O vice-prefeito de Girau do Ponciano, Severino Correia Cavalcante (PP), popularmente conhecido como Severino do Chapéu, procurou a equipe de reportagem do Minuto Arapiraca para denunciar o prefeito Fábio Aurélio (PSD) por crime de improbidade administrativa. Segundo o vice-prefeito, em apenas quatro contratos o gestor teria desviado mais de R$ 4 milhões dos cofres públicos.

Com vários documentos em mãos, o vice-prefeito citou a contratação de três empresas prestadoras de serviço. Segundo ele, para uma delas a Prefeitura pagou praticamente o dobro por um serviço feito pela metade. Nas outras duas os veículos contratados e locados nunca prestaram qualquer tipo de serviço ao Município.

CONTRATOS 

Uma das empresas citadas por Severino do Chapéu foi a Construtora Colibrir LTDA (CNPJ 04918243/0001-64), contratada pela Prefeitura no ano de 2013 para executar a reforma e ampliação de dez escolas do município. O contrato foi firmado no valor de R$ 1.578.580,25, mas, de acordo com o vice-prefeito, a empresa acabou recebendo dos cofres municipais a quantia de R$ 2,6 milhões, ou seja, R$ 1 milhão acima do valor contratado. Segundo Severino do Chapéu, a empresa teria concluído as obras em apenas cinco escolas do município.

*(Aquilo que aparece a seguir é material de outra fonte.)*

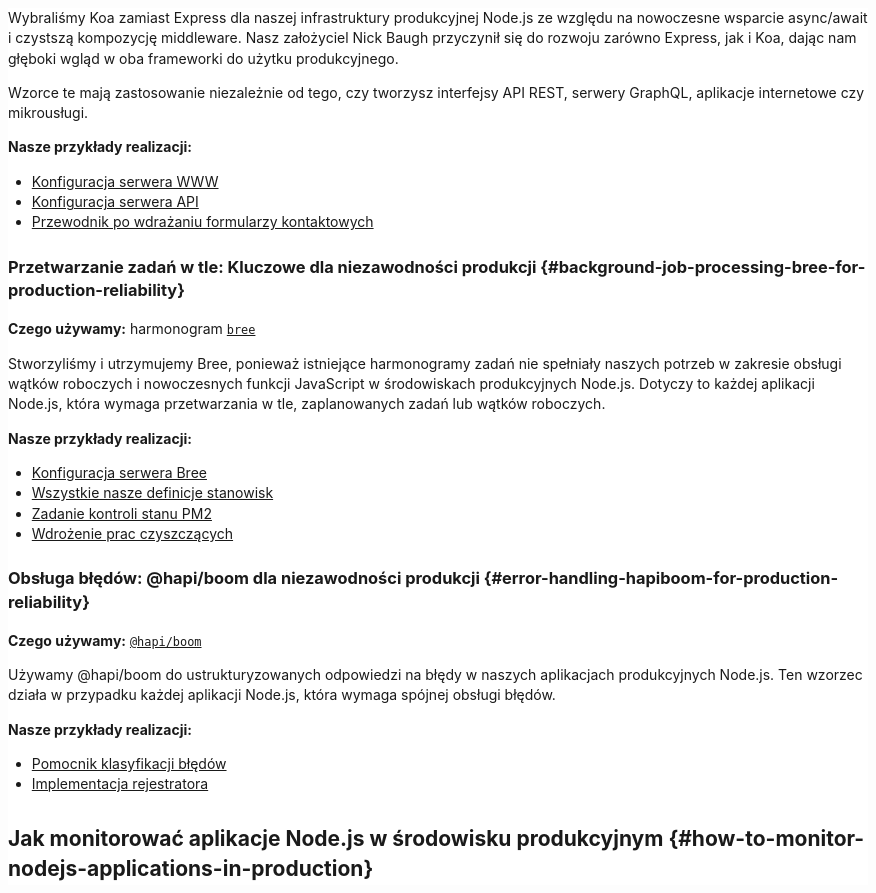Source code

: Wybraliśmy Koa zamiast Express dla naszej infrastruktury produkcyjnej Node.js ze względu na nowoczesne wsparcie async/await i czystszą kompozycję middleware. Nasz założyciel Nick Baugh przyczynił się do rozwoju zarówno Express, jak i Koa, dając nam głęboki wgląd w oba frameworki do użytku produkcyjnego.

Wzorce te mają zastosowanie niezależnie od tego, czy tworzysz interfejsy API REST, serwery GraphQL, aplikacje internetowe czy mikrousługi.

**Nasze przykłady realizacji:**

* [Konfiguracja serwera WWW](https://github.com/forwardemail/forwardemail.net/blob/master/web.js)
* [Konfiguracja serwera API](https://github.com/forwardemail/forwardemail.net/blob/master/api.js)
* [Przewodnik po wdrażaniu formularzy kontaktowych](https://forwardemail.net/blog/docs/how-to-javascript-contact-forms-node-js)

### Przetwarzanie zadań w tle: Kluczowe dla niezawodności produkcji {#background-job-processing-bree-for-production-reliability}

**Czego używamy:** harmonogram [`bree`](https://github.com/forwardemail/forwardemail.net/blob/master/package.json)

Stworzyliśmy i utrzymujemy Bree, ponieważ istniejące harmonogramy zadań nie spełniały naszych potrzeb w zakresie obsługi wątków roboczych i nowoczesnych funkcji JavaScript w środowiskach produkcyjnych Node.js. Dotyczy to każdej aplikacji Node.js, która wymaga przetwarzania w tle, zaplanowanych zadań lub wątków roboczych.

**Nasze przykłady realizacji:**

* [Konfiguracja serwera Bree](https://github.com/forwardemail/forwardemail.net/blob/master/bree.js)
* [Wszystkie nasze definicje stanowisk](https://github.com/forwardemail/forwardemail.net/tree/master/jobs)
* [Zadanie kontroli stanu PM2](https://github.com/forwardemail/forwardemail.net/blob/master/jobs/check-pm2.js)
* [Wdrożenie prac czyszczących](https://github.com/forwardemail/forwardemail.net/blob/master/jobs/cleanup-tmp.js)

### Obsługa błędów: @hapi/boom dla niezawodności produkcji {#error-handling-hapiboom-for-production-reliability}

**Czego używamy:** [`@hapi/boom`](https://github.com/forwardemail/forwardemail.net/blob/master/package.json)

Używamy @hapi/boom do ustrukturyzowanych odpowiedzi na błędy w naszych aplikacjach produkcyjnych Node.js. Ten wzorzec działa w przypadku każdej aplikacji Node.js, która wymaga spójnej obsługi błędów.

**Nasze przykłady realizacji:**

* [Pomocnik klasyfikacji błędów](https://github.com/forwardemail/forwardemail.net/blob/master/helpers/is-code-bug.js)
* [Implementacja rejestratora](https://github.com/forwardemail/forwardemail.net/blob/master/helpers/logger.js)

## Jak monitorować aplikacje Node.js w środowisku produkcyjnym {#how-to-monitor-nodejs-applications-in-production}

Outra empresa citada pelo vice-prefeito foi a NEC Engenharia LTDA (CNPJ 17639463/0001-09) que, segundo ele, teria recebido R$ 1,7 milhão por um contrato firmado num valor bem abaixo, ou seja, em R$ 514.760,00. O contrato contemplaria a locação de máquinas pesadas que, segundo Severino do Chapéu, nunca trabalharam no município. “No contrato é discriminada a locação de escavadeira e motoniveladora, máquinas que o município já tem, fruto de doação do PAC. Já outras máquinas como retroescavadeira e motoniveladora nunca, sequer, deram uma hora de serviço em nosso município”, frisou.

O vice-prefeito ainda citou a empresa de razão social Luciano Lima Lopes LTDA ME (CNPJ 06097298/0001-89), contratada pela Prefeitura para a locação de veículos automotores e transportes escolares. Foram firmados dois contratos (34/2013 e 35/2013), com pagamentos mensais na ordem de R$ 357.013,70 e R$ 167.380,40, respectivamente. Com vigência de quatro meses, o valor global dos contratos totalizou R$ 2.097.676,40.

Mas, segundo Severino do Chapéu, a empresa nunca locou, sequer, um veículo ao município e que no endereço registrado nos contratos não funcionava uma empresa de locação, mas sim um lava jato.

O vice-prefeito denuncia ainda que o proprietário da empresa [Luciano Lima Lopes] chegou a ser preso recentemente em uma operação do Grupo Estadual de Combate às Organizações Criminosas (GECOC) do Ministério Público Estadual por suspeita na emissão de notas frias para algumas Prefeituras alagoanas.

As denúncias feitas pelo vice-prefeito foram formalizadas ao Ministério Público de Contas do Estado de Alagoas e, de acordo com o parecer da Procuradora de Contas, Stella de Barros Lima Méro Cavalcante, foi determinada a apuração dos fatos pelo Pleno do Tribunal de Contas.

MOROSIDADE NO TC

Após o parecer do Ministério Público de Contas o processo foi remetido ao Tribunal de Contas do Estado de Alagoas, onde, segundo Severino do Chapéu, já deveria ter sido julgado através de votação.

O vice-prefeito alega que o processo entrou para ser votado no último dia 7 de junho, mas até agora encontra-se em poder do conselheiro Cícero Amélio, atitude que, segundo o vice-prefeito, representa um descumprimento do prazo regimental daquela Casa.

“Não entendo por qual motivo o conselheiro Cícero Amélio está adiando a votação desta denúncia, onde estão em jogo milhões desviados do povo. Agindo assim o conselheiro está prestando um desserviço ao Tribunal de Contas, à Justiça e ao povo alagoano”, desabafou.

Ainda de acordo com Severino do Chapéu o regimento do TCE diz que o conselheiro pode pegar um projeto para análise, mas deve devolver para a relatora em no máximo duas sessões. A decisão do Tribunal de Contas pode comprometer os direitos políticos do prefeito Fábio Aurélio, que busca a reeleição.

“Já são mais de trinta dias e o processo não foi votado. O povo de Girau não merece essa injustiça. Não vou desistir e se preciso irei à Brasília e ao CNJ para resolver esse impasse”, finalizou o vice-prefeito.